# What to do
A. In the exchange price clause samples, what may the General Partner not do unless the terms are consistent with the foregoing?
B. Reproduce the exchange price clause samples between "Adjustment of Exchange Price. (A)" and "A Preferred Stock).", inclusive.

Adjustment of Exchange Price Clause Samples
Adjustment of Exchange Price. In case the General Partner shall be a party to any transaction (including, without limitation, a merger, consolidation, statutory share exchange, tender offer for all or substantially all of the General Partner's capital stock or sale of all or substantially all of the General Partner's assets), in each case as a result of which the Series B Preferred Shares will be converted into the right to receive shares of capital stock, other securities or other property (including cash or any combination thereof), each Series B Preferred Unit will thereafter be exchangeable into the kind and amount of shares of capital stock and other securities and property receivable (including cash or any combination thereof) upon the consummation of such transaction by a holder of that number of Series B Preferred Shares or fraction thereof into which one Series B Preferred Unit was exchangeable immediately prior to such transaction. The General Partner may not become a party to any such transaction unless the terms thereof are consistent with the foregoing.
Adjustment of Exchange Price. (A) The Exchange Price is subject to adjustment upon certain events, including, (i) subdivisions, combinations and reclassification of the Series A Preferred Stock, and (ii) distributions to all holders of Series A Preferred Stock of evidences of indebtedness of the General Partner or assets (including securities, but excluding dividends and distributions paid in cash out of equity applicable to Series A Preferred Stock).

# Dataset content
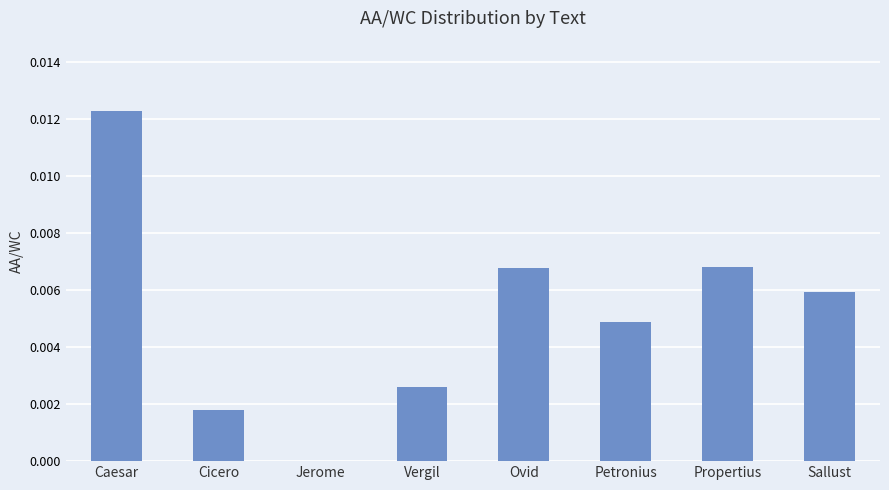

Which has a higher value, Jerome or Ovid?

Ovid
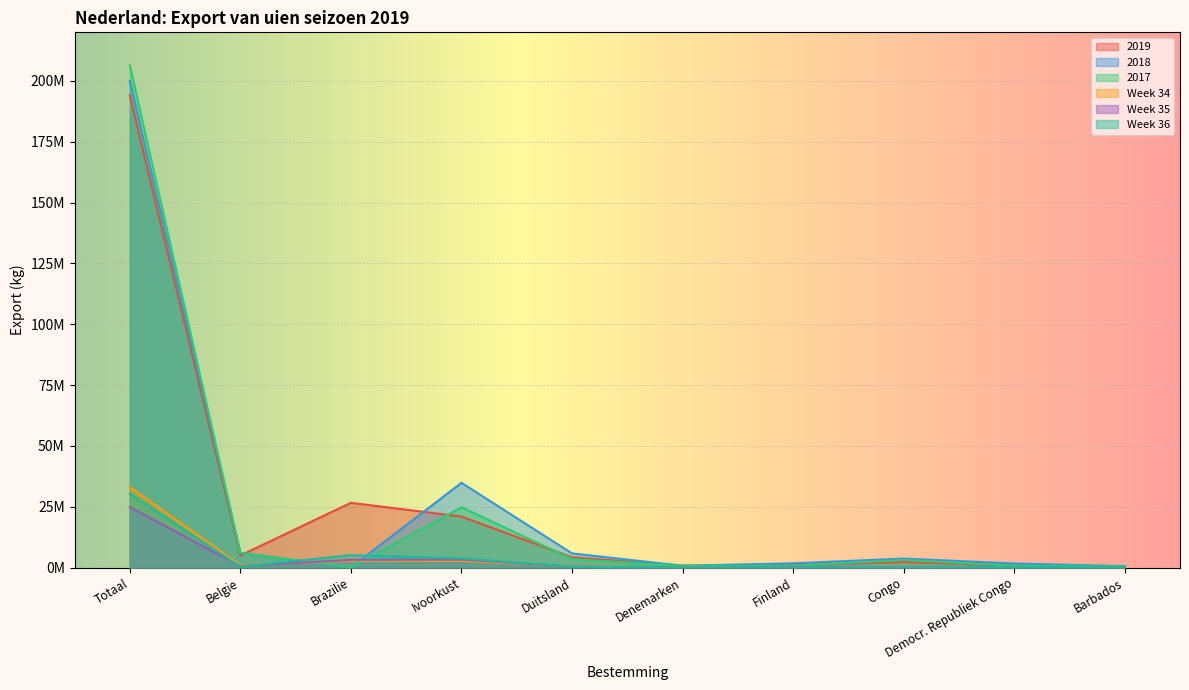

True or false: 2019 has more than 2 points higher than both neighbors.

False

# Outputs by task
A. The General Partner may not become a party to any such transaction.

B.
Adjustment of Exchange Price. (A) The Exchange Price is subject to adjustment upon certain events, including, (i) subdivisions, combinations and reclassification of the Series A Preferred Stock, and (ii) distributions to all holders of Series A Preferred Stock of evidences of indebtedness of the General Partner or assets (including securities, but excluding dividends and distributions paid in cash out of equity applicable to Series A Preferred Stock).